US発★ 拡大続くスポーツ市場、広告とスポンサーシップで好機をつかめ!

◆スポーツ市場が活況

米国のスポーツ市場が活気づいている。プライスウォーターハウスクーパースによると、北米スポーツ市場の収益は2012年時点で536億㌦だったが、17年には677億㌦に達する見込みだ。アドエージ誌がリポートしている。
収益の内訳は入場料、放送権、スポンサーシップ、物品販売。17年予測では、入場料による収益が最多で191億㌦だ。伸び率では放送権とスポンサーシップが大きく、それぞれ7.7%、6%に達すると予測されている。
スポーツ市場をけん引する要素の一つが、スポーツ番組の広告枠だ。放送時にリアルタイムで視聴されることが多く、視聴者がCMを見る可能性が高い“DVRプルーフ”番組であることから、企業に人気の投資先となっている。最近ではスマートフォンなどセカンドスクリーンの活用も増えている。両者をセットにした広告パッケージで、テレビとデバイスの双方から顧客の獲得が図られている。
マスメディア以外の場でも、さまざまな広告活動が行われている。
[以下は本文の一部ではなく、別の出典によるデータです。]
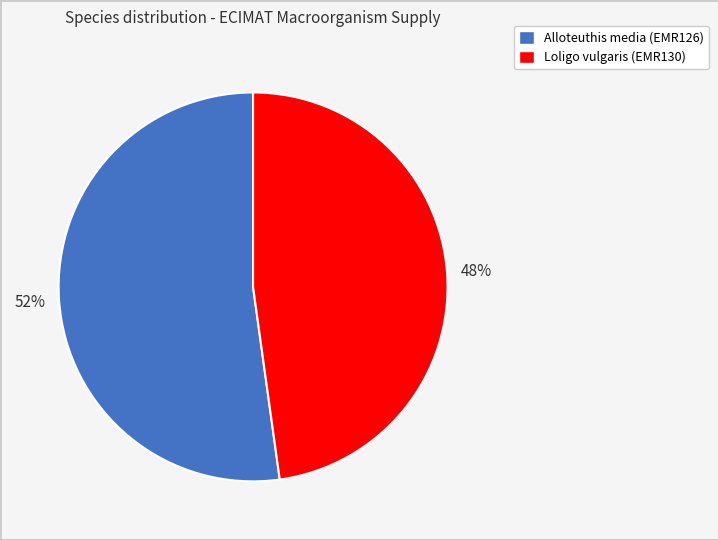

Between Alloteuthis media (EMR126) and Loligo vulgaris (EMR130), which is larger?

Alloteuthis media (EMR126)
今年のスーパーボウルでは、ニッサンが、過去の同大会で“伝説のビッグプレー”を決めた選手のインタビュー動画を、FoxSports.comで公開するネーティブ広告を展開した他、ゲータレードはNFLのファンイベントであるメディアデーで、プロダクトプレースメントを行った。また、ゼネラルモーターズやバドライトもそれぞれ体験型のキャンペーンを展開した。

◆スポーツ・スポンサーシップの活用法

北米では、スポーツ分野がスポンサーシップ事業全体の70%を占める。企業の後援事業に関するコンサルティングを手掛ける米IEGのリポートによると、北米企業による14年のスポーツ後援支出は前年比4.9%増の143.5億㌦に達する見込みだ。スポンサー企業がスポーツ後援を最大限に有効活用するヒントを、IEGのコンテンツ担当上級副社長ジム・アンドリュース氏が語った。

①ファンデータの収集
各スポーツチームは、本拠地で行うリーグ戦の全試合のチケットを一括購入する「シーズンチケットホルダー」と呼ばれるファンのデータ収集を、かつてない規模で行っている。スマートフォンによるチケット発行もこの傾向に拍車を掛けているようだ。消費者は、企業が収集しにくい個人情報や購買傾向を自分の好きなチームには進んで提供するため、企業はこのデータの入手に努めるべきだ。

②ソーシャルメディアの活用
スポーツ後援といえば、かつては会場の壁面広告やユニホームへのロゴ入れといったブランド露出が中心だったが、現在ではソーシャルメディアが最も重視されている。スポンサー企業は、ソーシャルメディアを通じて観客や視聴者にアクセスする方法、さらに後援するスポーツのコンテンツを自社メディアで活用する方法を、チームや大会主催者側に打診することが必要だ。

③スポンサー支援の強化
スポーツ団体では従来、スポンサー企業へのサポート人員が不足していたが、現在では業種ごとに専門の担当者を置いて強化する傾向にあり、スポンサー支援は充実してきた。スポンサーは自社専任の担当スタッフを用意できるかどうか、スポーツ団体側に確認するべきだ。

④変化への柔軟な対応
スポーツ団体はスポンサー契約の定期的な見直しなどを行い、スポンサー企業のニーズの変化に柔軟に対応すべきだが、そうした対応が得られない場合にはスポンサー側からの要請が必要だ。長期の契約期間中には、ブランド方針や企業目標が変化することもある。スポンサー側は、新製品の発売や新市場の開拓など目標に応じて、自社の権利と利益について再交渉する手腕を持たなければならない。